### Written task 1:
Reproduce the records word for word, starting at their first line and ending at the line that contains "DOT-ready is just not only a marketing".

Furthermore, the signal processing circuit 35 may calculate a round-trip distance to the target by integrating the light velocity with the round-trip propagation time.

In the pulse wave radar device shown in FIG. 3, the cutoff circuit 36 cuts off an output of the demodulation circuit 33 during a time when a transmitting pulse or a transmitting pulse wave is leaking in the pulse wave radar device. That is, when a transmitting pulse is output from the pulse generation circuit 11, the transmitting pulse may leak from the pulse generation circuit 11 or an input path from it to the modulation circuit 21 to the demodulation circuit 33 or its output path (leakage A of FIG. 3). Further, when a transmitting pulse wave is output from the modulation circuit 21, the transmitting pulse wave may leak from the modulation circuit 21, the power amplification circuit 22, or either one of their output paths to the pre-amplification circuit 32, the demodulation circuit 33, or either one of their input paths (leakage B of FIG. 3). Further, leakage may occur from the transmitting antenna 23 to the receiving antenna 31 (leakage C of FIG. 3). During a time when a transmitting pulse is being input to the baseband amplification circuit 34 through a path of leakage A or when a transmitting pulse wave is demodulated by the demodulation circuit 33 and being input to the baseband amplification circuit 34 like a receiving pulse wave through a path of leakage B or C, an output from the demodulation circuit 33 to the baseband amplification circuit 34 is cut off by the cutoff circuit 36. That is, the output of the demodulation circuit 33 is cut off.

### Written task 2:
Write out the part of the pulse wave radar text starting at "Furthermore, the signal" and ending at "round-trip propagation time.", without changing a word.

### Task material:
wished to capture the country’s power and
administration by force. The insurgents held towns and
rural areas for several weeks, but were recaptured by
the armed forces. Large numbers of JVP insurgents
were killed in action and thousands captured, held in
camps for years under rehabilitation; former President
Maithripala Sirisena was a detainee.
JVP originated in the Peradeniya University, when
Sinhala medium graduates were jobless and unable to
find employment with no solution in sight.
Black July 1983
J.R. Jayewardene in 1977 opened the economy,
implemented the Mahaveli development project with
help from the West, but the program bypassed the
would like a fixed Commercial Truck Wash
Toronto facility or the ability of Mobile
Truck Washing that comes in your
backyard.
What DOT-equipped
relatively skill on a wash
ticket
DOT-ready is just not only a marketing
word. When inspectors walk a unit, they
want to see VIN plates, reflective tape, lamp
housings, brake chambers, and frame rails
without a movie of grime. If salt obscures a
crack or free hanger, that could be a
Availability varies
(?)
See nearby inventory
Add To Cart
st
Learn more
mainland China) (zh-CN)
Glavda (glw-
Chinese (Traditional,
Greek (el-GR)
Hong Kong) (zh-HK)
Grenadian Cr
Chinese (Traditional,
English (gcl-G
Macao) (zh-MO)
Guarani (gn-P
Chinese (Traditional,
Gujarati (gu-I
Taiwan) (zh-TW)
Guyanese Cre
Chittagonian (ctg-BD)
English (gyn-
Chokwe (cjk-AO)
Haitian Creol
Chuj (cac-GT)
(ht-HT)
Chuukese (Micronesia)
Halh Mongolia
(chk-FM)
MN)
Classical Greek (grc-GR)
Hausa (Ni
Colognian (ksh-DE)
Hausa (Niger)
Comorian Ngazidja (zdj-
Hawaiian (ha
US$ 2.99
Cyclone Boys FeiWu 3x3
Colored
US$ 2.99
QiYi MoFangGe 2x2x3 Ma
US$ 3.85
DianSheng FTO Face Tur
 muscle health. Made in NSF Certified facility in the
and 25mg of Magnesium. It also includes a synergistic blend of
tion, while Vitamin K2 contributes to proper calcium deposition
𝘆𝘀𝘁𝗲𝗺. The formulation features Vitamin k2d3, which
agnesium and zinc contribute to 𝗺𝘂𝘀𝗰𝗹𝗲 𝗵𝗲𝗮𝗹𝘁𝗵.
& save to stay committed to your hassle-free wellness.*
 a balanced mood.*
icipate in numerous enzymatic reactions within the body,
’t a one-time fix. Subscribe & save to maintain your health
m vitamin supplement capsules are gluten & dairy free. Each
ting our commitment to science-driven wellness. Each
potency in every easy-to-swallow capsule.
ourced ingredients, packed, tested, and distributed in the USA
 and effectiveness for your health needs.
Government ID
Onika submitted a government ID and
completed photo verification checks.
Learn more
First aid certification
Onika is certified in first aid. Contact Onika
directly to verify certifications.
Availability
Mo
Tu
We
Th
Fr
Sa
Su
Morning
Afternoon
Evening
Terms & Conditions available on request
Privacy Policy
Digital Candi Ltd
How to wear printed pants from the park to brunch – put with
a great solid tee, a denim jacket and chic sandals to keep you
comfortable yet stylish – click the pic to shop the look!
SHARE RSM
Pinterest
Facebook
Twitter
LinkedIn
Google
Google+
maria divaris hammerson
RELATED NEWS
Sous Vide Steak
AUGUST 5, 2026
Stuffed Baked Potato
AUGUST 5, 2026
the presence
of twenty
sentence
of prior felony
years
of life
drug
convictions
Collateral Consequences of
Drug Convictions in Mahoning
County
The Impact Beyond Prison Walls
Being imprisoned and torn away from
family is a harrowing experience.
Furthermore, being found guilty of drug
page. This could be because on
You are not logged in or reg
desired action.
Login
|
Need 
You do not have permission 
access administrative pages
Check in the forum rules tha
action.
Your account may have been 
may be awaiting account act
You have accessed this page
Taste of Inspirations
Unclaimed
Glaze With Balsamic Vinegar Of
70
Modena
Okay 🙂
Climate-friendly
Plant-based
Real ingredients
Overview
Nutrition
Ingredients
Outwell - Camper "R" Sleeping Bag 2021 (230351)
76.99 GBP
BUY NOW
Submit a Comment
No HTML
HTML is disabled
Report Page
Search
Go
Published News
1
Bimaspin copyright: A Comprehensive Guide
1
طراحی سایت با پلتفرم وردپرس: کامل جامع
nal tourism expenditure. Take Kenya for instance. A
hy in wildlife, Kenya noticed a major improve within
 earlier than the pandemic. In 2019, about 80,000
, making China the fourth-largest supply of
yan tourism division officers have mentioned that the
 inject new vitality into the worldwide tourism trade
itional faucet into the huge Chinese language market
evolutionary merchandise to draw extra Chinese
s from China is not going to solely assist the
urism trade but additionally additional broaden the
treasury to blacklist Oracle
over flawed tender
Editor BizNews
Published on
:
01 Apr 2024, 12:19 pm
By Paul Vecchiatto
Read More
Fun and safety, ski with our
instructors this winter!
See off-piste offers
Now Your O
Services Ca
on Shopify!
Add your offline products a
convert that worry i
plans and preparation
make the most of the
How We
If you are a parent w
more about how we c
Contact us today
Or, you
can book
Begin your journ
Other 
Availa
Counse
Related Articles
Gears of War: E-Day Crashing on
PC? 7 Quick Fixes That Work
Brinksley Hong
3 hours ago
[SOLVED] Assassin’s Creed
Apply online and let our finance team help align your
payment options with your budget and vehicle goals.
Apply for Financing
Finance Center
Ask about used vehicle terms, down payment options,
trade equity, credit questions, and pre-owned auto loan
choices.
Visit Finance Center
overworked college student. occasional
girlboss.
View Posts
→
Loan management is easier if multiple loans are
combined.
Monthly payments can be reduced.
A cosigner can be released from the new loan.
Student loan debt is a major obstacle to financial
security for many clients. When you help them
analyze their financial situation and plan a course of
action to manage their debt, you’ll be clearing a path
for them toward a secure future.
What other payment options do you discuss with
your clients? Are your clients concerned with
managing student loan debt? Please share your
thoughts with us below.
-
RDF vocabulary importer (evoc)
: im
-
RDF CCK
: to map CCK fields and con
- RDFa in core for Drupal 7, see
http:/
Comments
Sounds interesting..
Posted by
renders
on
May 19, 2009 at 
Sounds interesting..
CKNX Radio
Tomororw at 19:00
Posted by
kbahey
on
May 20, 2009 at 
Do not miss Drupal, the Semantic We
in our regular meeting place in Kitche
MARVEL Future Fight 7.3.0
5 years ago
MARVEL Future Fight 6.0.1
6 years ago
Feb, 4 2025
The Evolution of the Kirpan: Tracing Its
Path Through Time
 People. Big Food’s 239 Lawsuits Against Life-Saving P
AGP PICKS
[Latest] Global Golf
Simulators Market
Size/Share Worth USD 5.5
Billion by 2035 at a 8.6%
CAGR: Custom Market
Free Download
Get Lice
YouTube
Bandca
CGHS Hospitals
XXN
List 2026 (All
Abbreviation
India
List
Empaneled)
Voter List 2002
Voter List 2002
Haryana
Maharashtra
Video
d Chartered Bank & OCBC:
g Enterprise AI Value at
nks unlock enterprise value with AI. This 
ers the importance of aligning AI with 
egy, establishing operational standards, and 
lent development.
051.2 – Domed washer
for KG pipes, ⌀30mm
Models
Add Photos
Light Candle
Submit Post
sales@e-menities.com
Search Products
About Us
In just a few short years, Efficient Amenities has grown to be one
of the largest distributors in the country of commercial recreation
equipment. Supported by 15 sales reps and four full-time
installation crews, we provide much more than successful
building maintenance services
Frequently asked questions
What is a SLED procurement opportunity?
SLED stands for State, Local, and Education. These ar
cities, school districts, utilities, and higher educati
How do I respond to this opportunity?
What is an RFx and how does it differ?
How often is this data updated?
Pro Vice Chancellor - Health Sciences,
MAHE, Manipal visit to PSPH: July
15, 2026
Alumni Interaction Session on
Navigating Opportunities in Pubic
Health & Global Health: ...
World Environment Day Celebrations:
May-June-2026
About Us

### Worked solution 1:
wished to capture the country’s power and
administration by force. The insurgents held towns and
rural areas for several weeks, but were recaptured by
the armed forces. Large numbers of JVP insurgents
were killed in action and thousands captured, held in
camps for years under rehabilitation; former President
Maithripala Sirisena was a detainee.
JVP originated in the Peradeniya University, when
Sinhala medium graduates were jobless and unable to
find employment with no solution in sight.
Black July 1983
J.R. Jayewardene in 1977 opened the economy,
implemented the Mahaveli development project with
help from the West, but the program bypassed the
would like a fixed Commercial Truck Wash
Toronto facility or the ability of Mobile
Truck Washing that comes in your
backyard.
What DOT-equipped
relatively skill on a wash
ticket
DOT-ready is just not only a marketing

### Worked solution 2:
Furthermore, the signal processing circuit 35 may calculate a round-trip distance to the target by integrating the light velocity with the round-trip propagation time.